Electrophysiological effects of desflurane in children with Wolff-Parkinson-White syndrome: a randomized crossover study

T. Suzuki, Y. Oda, M. Shimada, Y. Yoshida, K. Nishikawa, H. Hino
Background We hypothesized that, compared with propofol, desflurane prolongs the antegrade accessory pathway effective refractory period (APERP) in children undergoing radiofrequency catheter ablation for Wolff-Parkinson-White (WPW) syndrome. Methods In this randomized crossover study, children aged 4.1−16.1 years undergoing radiofrequency catheter ablation for WPW syndrome were randomly divided into four groups according to the concentration of desflurane and anesthetics used in the first and the second electrophysiological studies (EPS).
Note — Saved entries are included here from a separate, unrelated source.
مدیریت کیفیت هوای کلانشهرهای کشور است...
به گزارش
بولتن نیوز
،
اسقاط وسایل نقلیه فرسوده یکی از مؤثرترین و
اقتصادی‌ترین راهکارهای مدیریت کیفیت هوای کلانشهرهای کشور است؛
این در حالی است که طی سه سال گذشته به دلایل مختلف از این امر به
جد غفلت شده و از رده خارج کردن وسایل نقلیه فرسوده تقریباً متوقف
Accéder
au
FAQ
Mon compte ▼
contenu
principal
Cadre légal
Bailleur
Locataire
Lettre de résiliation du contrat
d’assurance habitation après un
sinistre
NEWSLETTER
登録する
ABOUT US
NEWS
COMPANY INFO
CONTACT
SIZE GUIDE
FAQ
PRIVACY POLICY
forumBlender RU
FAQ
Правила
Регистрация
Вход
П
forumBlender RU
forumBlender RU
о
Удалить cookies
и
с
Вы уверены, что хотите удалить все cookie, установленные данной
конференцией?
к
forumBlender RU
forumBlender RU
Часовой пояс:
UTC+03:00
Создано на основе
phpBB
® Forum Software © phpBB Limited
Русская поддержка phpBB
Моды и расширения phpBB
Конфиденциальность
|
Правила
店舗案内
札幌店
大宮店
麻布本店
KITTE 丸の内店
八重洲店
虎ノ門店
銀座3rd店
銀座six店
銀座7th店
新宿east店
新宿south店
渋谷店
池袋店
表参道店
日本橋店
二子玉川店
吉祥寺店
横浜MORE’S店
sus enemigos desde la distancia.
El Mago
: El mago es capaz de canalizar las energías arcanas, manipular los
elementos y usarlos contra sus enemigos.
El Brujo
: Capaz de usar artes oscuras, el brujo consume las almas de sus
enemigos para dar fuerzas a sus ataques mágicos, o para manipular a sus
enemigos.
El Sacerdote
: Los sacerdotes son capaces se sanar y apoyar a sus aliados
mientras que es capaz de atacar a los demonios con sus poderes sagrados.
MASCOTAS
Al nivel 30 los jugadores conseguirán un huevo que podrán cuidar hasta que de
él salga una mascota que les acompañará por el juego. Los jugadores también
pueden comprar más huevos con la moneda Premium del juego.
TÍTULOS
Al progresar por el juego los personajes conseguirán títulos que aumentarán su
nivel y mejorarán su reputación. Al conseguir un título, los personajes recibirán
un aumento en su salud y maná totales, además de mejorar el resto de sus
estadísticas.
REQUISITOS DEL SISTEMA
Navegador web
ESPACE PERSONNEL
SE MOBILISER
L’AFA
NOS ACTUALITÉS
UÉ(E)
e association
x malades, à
After induction of general anesthesia with propofol and tracheal intubation, they received one of the following regimens: 0.5 minimum alveolar concentration (MAC) desflurane (first EPS) and propofol (second EPS) (Des0.5-Prop group, n = 8); propofol (first EPS) and 0.5 MAC desflurane (second EPS) (Prop-Des0.5 group, n = 9); 1 MAC desflurane (first EPS) and propofol (second EPS) (Des1.0-Prop group, n = 10); propofol (first EPS) and 1 MAC desflurane (second EPS) (Prop-Des1.0 group, n = 9). Radiofrequency catheter ablation was performed upon completion of EPS. Sample size was determined to detect a difference in the APERP. Results Desflurane at 1.0 MAC significantly prolonged the APERP compared with propofol, but did not affect the sinoatrial conduction time, atrio-His interval or atrioventricular node effective refractory period. Supraventricular tachycardia was induced in all children receiving propofol, but not induced in 1 and 4 children receiving 0.5 MAC and 1.0 MAC desflurane, respectively. Conclusion Desflurane enhances the refractoriness and may block the electrical conduction of the atrioventricular accessory pathway, and is therefore not suitable for use in children undergoing radiofrequency catheter ablation for WPW syndrome.